No breaking news, here, but I've been reading about terrorism this evening and that sparked the memory, so I did some web searches. Interesting stuff out there.

This "mind-reading" system, developed by NASA is most interesting. I had actually wondered about this before, because when I think, I "talk." Given the amount that my tongue and vocal chords twitch when I'm thinking or reading, I've always assumed that it wouldn't be all that difficult to monitor and interpret my thoughts if there were a way to monitor those subtle movements. Apparently there is.
"Biological signals arise when reading or speaking to oneself with or without actual lip or facial movement," says Chuck Jorgensen, a neuroengineer at NASA's Ames Research Center in Moffet Field, California, in charge of the research. Just the slightest movements in the voice box and tongue is all it needs to work, he says.
(And it is nice to know that I'm not completely weird.) Out of curiosity, what is it like for the deaf? Do their hands twitch?

Earlier this year, the ACLU raised concern about two private companies who were planning on offering Functional Magnetic Resonance Imaging as "lie detection" services to government agencies. This technology provides a "real-time" look into the brain while the subject answers questions. Correlations have been observed between certain brain patterns and highly controlled behaviors produced in laboratory settings. Is this enough to warrant suspicion (and possibly eventually conviction) in a crime?

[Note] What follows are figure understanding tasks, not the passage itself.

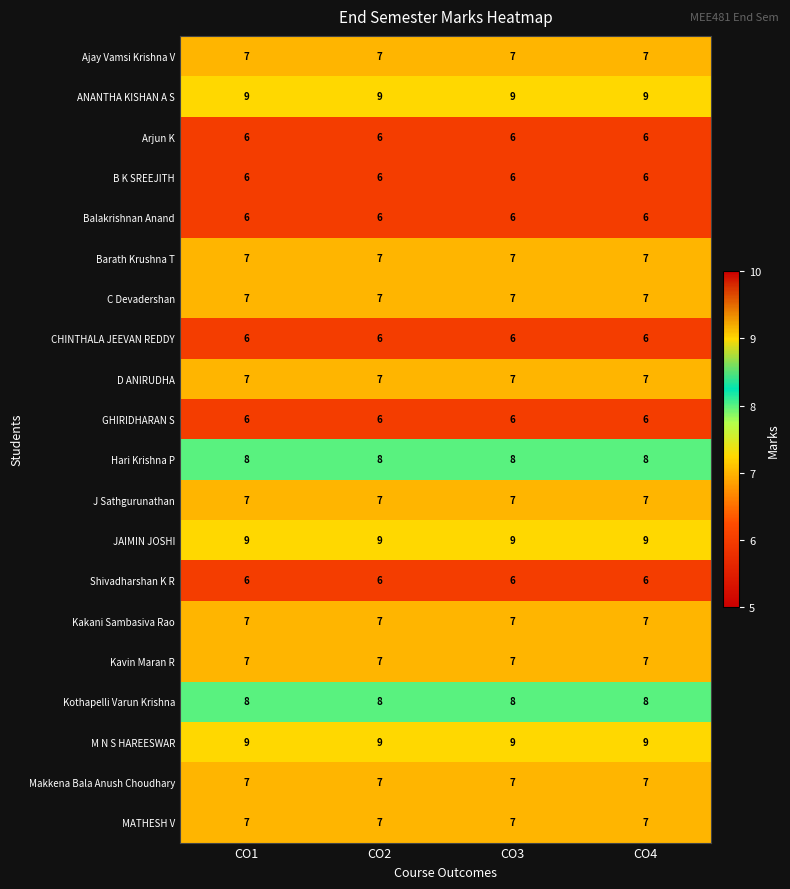

What is the spread (max minus min) of values at CO3?

3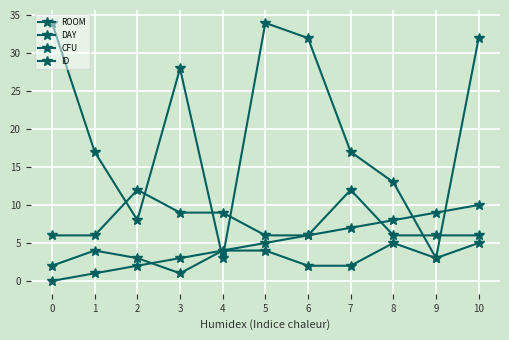

List the series in order of their peak value, highest first.

ROOM, CFU, ID, DAY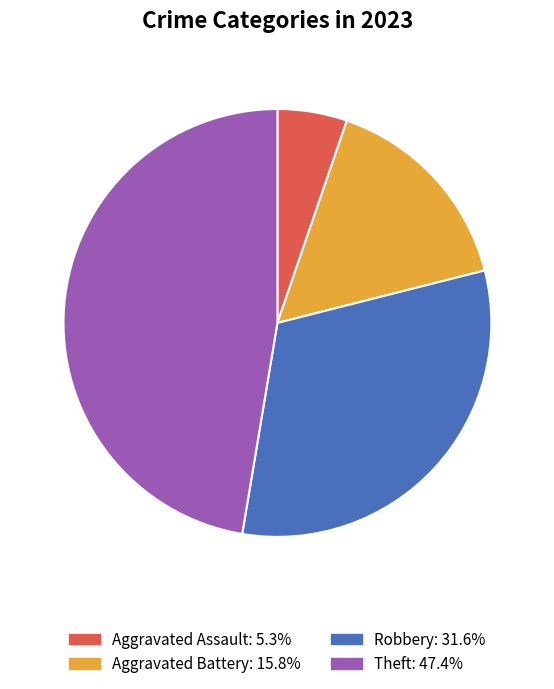

Does any single category account for the majority?

No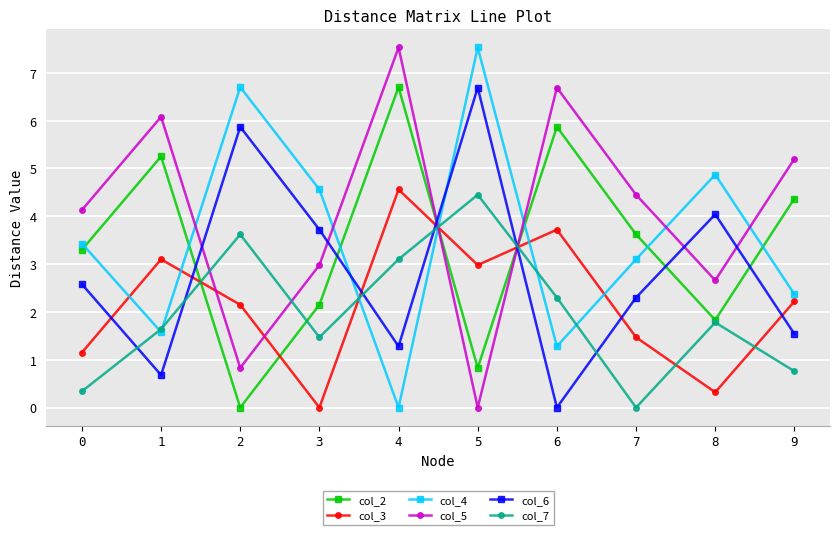

How many values in the col_6 series are below 2?

4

And since we occasionally delve into issues of education, testing and tracking, a look at what this kind of technology could look like in the future as we navigate a world that could have access to our brain wave patterns as we pass through those little security gates at schools and airports. The examples are all obviously fictitious, but certainly not outside the realm of what might be possible given the rate at which already existing technology can improve. And what is the basic motivation behind early childhhood screening? TeenScreen? And aptitude tests in general? We want to know what the future holds for ourselves or our children. We want to remove the doubt and peer into the human mind to see what problems may lurk there and what talents may lie hidden beneath the surface. Passing our brains through a scanner seems a little disturbing to most, but it is not qualitatively different than filling out all those little bubbles on the plethora of non-academic tests pushed daily before our students against which there is little outcry.

Photo: From University of Wisconsin-Madison. Caption reads: "Functional magnetic resonance imaging (fMRI) lets scientists "see" local blood flow changes in the brain. This figure illustrates activation detected in the brain area called the amygdala in subjects who were shown pictures evoking strong emotions."